Waar werk je?
Een logopedist kan een eigen praktijk hebben, maar ook in loondienst werken. Mogelijke werkplekken zijn een huisartsenpraktijk, een audiologisch centrum, een ziekenhuis, een verpleegtehuis of een revalidatiecentrum. Je kunt ook binnen een maatschap werken of een medisch centrum.Wat doe je?
Je behandelt mensen die om wat voor reden dan ook moeite met spreken hebben. Het kan zijn dat iemand niet goed kan articuleren of één of meerdere letters haast niet kan uitspreken. Er zijn ook mensen die problemen hebben met slikken of kauwen. Bij dit verschijnsel spelen soms sociale aspecten een rol en jij hebt tijdens je studie geleerd welke dit kunnen zijn en hoe je ze moet herkennen.Sommige kinderen of volwassenen gebruiken hun stem verkeerd, waardoor ze doorlopend hees zijn. Daar weet jij wel raad mee.

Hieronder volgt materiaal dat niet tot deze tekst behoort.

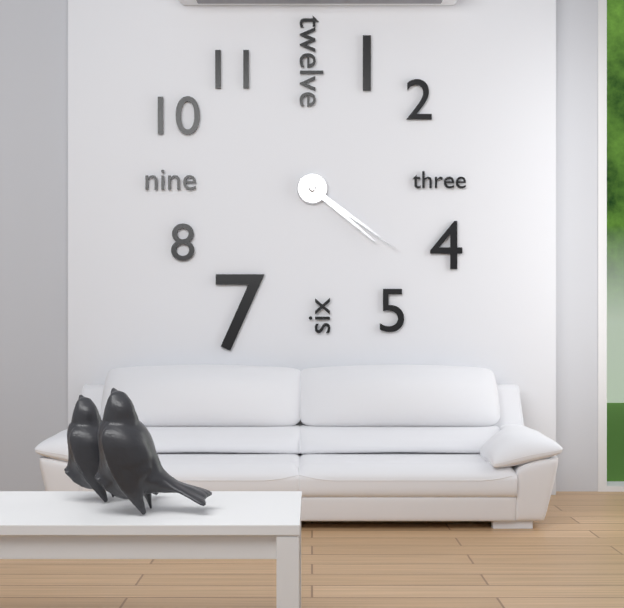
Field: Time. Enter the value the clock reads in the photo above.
4:21
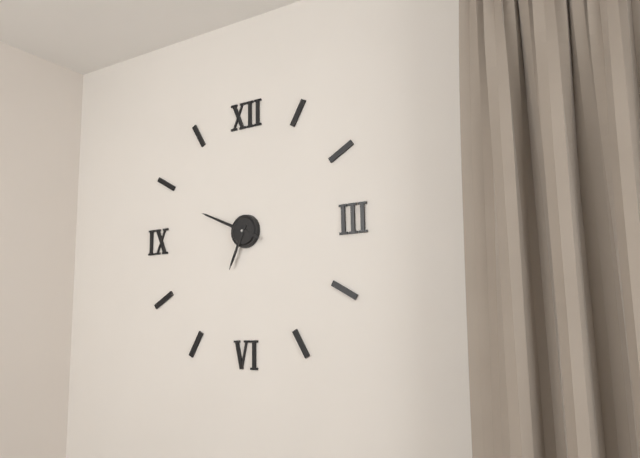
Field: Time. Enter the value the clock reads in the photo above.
6:49
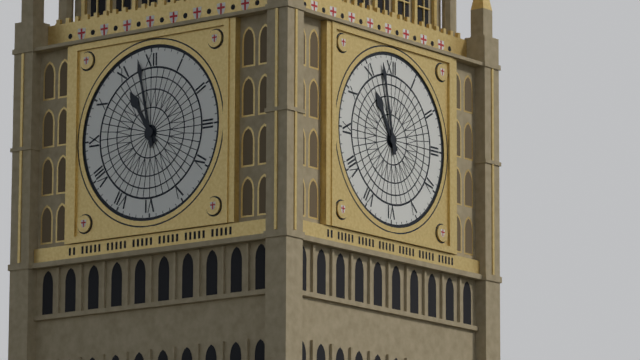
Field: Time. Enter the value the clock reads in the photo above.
10:58
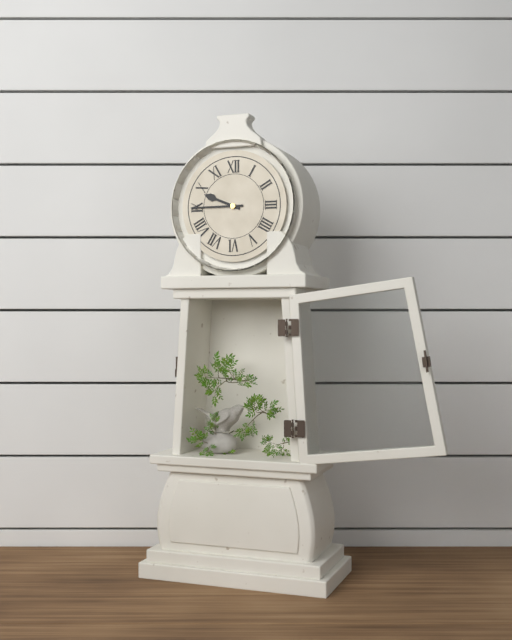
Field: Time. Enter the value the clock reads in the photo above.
9:45
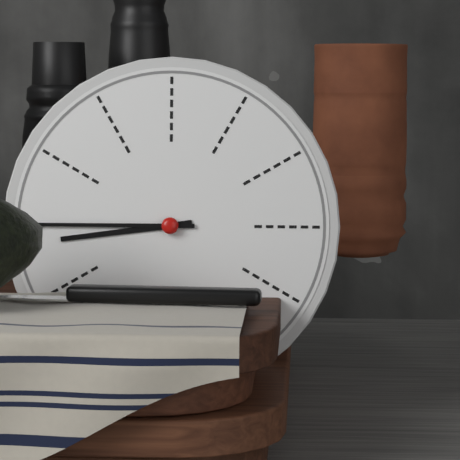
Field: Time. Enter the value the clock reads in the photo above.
8:45
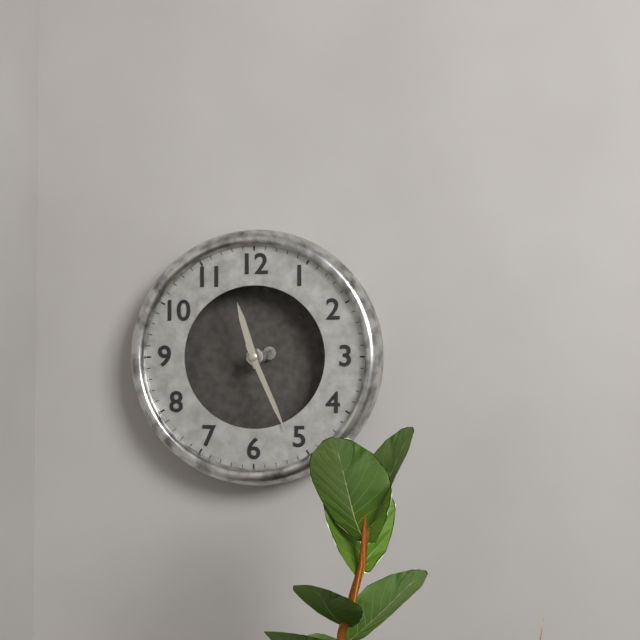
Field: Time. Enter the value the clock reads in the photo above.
11:26
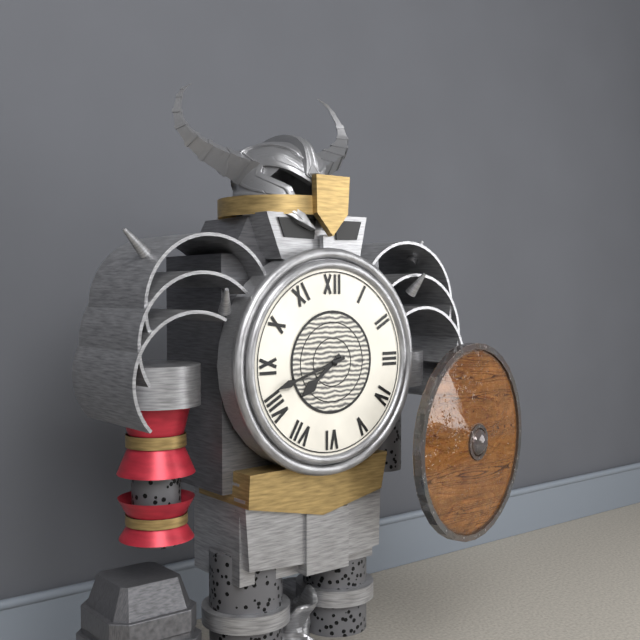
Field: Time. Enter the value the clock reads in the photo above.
7:42
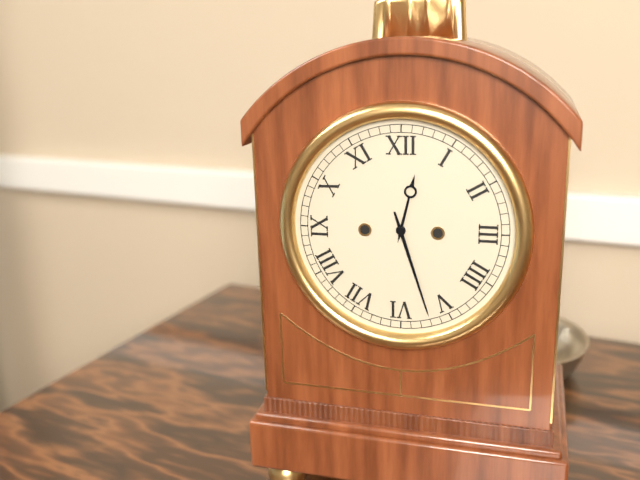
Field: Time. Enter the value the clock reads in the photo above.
12:27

Een logopedist begeleidt ook mensen die opnieuw moeten leren praten na een ongeluk, een operatie of bijvoorbeeld een beroerte.
Soms lukt het kinderen om uiteenlopende redenen niet om te leren praten. Dan komt de logopedist om de hoek kijken. Hetzelfde geldt voor kinderen waarbij de taalontwikkeling (veel) te langzaam verloopt.
Doven en slechthorenden kunnen ook veel aan een logopedist hebben. Iemand leren liplezen is net zo goed de taak van een logopedist, net als mensen helpen die zichzelf niet kunnen horen of zichzelf plotseling weer wel kunnen horen dankzij een gehoorapparaat of operatie.
Wat moet je kunnen?
De aanmeldingspapieren invullen en de juiste vooropleiding zijn niet voldoende om toegelaten te worden tot de opleiding voor logopedist. Je moet eerst een paar testen doen, namelijk een stemtest en een articulatietest. Het is belangrijk dat je een rustige stem hebt en dat je zelf goed articuleert. Je mag als logopedist niet binnensmonds spreken. Soms gebeurt het dat je het advies krijgt om zelf een logopedist te bezoeken als je niet goed articuleert. In dergelijke gevallen is het toegestaan om de test opnieuw te doen. Gezakt voor deze cruciale test betekent niet altijd dat je voorgoed wordt weggestuurd.Verder moet je geduld hebben, een scherpe opmerkingsgave hebben en feeling voor medische vakken. Tijdens je opleiding krijg je onder andere anatomie, neurologie en fysiologie, maar ook vakken zoals psychologie, pedagogiek en orthopedagogiek. Het niveau is best pittig.
Tot slot moet je goed kunnen communiceren in woord en geschrift, want je moet voortgangsrapportages en behandelplannen kunnen opstellen en uitwerken.